* Activity: Could you count the lines in the entries beneath that hold the word "First"? Respond with the number alone.

*** Data for this task ***

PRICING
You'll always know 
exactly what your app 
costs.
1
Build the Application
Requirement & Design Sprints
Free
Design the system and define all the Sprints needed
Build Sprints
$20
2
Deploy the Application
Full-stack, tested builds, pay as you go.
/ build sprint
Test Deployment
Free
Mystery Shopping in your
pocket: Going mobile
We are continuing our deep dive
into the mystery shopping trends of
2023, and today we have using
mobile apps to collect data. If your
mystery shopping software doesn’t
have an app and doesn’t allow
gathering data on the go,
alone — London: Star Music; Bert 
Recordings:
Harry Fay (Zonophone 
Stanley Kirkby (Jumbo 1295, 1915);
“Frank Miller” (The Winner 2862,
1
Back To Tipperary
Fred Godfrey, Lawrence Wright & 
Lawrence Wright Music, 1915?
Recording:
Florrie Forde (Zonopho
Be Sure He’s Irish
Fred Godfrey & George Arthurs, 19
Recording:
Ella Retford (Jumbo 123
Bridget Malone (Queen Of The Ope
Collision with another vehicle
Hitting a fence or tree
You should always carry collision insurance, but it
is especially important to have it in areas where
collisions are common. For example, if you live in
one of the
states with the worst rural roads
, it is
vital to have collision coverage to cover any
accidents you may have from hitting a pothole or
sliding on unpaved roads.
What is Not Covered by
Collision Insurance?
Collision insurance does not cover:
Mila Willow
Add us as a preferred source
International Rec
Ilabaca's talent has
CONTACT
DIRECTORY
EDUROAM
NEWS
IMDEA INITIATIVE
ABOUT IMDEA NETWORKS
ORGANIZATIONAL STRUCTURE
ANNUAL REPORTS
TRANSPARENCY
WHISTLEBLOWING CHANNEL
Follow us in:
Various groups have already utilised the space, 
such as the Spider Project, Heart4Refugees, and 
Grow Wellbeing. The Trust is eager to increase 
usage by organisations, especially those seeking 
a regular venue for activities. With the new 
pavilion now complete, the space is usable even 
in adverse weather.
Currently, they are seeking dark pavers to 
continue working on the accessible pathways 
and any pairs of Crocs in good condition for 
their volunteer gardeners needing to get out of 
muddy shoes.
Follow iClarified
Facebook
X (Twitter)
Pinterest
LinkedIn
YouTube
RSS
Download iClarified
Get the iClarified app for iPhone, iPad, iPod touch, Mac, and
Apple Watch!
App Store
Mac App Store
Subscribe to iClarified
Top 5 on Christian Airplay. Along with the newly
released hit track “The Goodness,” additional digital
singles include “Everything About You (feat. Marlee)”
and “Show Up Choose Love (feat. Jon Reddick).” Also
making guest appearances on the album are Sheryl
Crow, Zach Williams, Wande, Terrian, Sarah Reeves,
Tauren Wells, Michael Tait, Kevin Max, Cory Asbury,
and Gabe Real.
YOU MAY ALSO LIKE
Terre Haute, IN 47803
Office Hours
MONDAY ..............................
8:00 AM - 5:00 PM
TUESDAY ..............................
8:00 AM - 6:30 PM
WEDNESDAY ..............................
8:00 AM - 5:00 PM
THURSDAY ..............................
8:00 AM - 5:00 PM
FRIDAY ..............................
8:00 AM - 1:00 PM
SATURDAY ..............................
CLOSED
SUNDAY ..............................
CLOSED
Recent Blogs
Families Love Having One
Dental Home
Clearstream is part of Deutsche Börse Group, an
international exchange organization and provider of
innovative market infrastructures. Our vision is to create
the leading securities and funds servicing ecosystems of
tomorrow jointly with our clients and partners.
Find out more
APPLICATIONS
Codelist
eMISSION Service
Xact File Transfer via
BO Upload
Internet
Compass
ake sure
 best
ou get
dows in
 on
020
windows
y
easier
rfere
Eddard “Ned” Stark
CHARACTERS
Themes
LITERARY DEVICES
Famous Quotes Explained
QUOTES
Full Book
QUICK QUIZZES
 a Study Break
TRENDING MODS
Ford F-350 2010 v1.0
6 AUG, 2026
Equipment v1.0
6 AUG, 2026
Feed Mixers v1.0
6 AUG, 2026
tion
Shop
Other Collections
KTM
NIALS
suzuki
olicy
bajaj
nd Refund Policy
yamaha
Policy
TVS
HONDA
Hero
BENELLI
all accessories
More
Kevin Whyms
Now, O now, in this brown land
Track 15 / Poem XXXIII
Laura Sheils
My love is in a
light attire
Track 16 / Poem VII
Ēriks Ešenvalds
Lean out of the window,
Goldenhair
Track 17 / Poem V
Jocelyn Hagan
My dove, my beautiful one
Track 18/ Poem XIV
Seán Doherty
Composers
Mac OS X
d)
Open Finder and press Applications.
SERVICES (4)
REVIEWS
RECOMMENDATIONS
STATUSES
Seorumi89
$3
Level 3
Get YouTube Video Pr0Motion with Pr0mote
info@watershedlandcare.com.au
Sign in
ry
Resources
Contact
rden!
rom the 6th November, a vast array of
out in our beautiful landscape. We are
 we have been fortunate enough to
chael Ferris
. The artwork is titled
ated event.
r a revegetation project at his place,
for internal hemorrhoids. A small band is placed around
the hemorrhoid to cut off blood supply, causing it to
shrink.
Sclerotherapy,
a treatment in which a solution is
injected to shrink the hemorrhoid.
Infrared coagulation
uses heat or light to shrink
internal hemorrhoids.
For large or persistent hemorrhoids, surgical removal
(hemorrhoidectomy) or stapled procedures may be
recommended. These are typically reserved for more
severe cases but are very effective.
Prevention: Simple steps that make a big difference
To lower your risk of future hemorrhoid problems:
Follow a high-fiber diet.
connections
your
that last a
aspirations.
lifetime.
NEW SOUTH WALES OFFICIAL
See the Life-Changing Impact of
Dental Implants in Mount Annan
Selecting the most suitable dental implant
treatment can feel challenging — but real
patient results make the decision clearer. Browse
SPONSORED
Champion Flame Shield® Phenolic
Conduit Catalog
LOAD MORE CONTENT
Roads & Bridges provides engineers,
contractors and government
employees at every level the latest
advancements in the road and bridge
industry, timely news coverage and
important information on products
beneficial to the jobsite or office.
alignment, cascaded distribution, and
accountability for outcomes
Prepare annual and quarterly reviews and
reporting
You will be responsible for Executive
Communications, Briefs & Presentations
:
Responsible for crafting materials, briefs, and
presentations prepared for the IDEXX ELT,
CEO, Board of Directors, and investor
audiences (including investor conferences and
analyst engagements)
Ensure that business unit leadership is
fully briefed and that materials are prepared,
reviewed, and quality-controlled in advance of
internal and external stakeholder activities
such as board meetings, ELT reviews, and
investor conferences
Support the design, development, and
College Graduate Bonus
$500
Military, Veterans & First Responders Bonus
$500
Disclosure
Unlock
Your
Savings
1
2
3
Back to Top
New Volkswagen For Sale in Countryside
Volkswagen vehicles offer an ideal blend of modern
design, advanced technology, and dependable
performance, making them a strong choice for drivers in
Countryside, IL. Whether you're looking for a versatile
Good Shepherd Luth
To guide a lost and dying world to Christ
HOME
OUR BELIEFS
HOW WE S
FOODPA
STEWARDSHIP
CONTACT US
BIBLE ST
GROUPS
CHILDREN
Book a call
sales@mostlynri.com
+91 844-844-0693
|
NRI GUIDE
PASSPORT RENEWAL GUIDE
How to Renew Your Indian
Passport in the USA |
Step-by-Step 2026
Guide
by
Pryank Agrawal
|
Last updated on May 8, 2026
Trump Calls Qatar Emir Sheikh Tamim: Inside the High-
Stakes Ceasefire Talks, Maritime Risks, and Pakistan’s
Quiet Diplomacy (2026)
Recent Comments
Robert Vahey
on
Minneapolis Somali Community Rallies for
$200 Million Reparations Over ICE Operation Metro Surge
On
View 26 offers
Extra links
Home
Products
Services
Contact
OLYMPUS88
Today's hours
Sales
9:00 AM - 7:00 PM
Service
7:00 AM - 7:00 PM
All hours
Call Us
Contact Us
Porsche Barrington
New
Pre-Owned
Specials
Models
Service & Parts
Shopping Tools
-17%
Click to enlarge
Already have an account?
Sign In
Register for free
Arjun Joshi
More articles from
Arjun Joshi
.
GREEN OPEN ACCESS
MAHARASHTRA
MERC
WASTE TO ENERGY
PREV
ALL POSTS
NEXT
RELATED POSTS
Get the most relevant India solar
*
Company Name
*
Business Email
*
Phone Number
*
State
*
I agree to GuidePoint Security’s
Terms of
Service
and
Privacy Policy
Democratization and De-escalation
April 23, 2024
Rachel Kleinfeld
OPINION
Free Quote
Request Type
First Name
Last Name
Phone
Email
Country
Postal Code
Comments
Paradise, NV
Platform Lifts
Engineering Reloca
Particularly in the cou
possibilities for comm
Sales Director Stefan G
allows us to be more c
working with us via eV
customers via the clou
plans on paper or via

*** End of Data for this task ***

* Task output: 2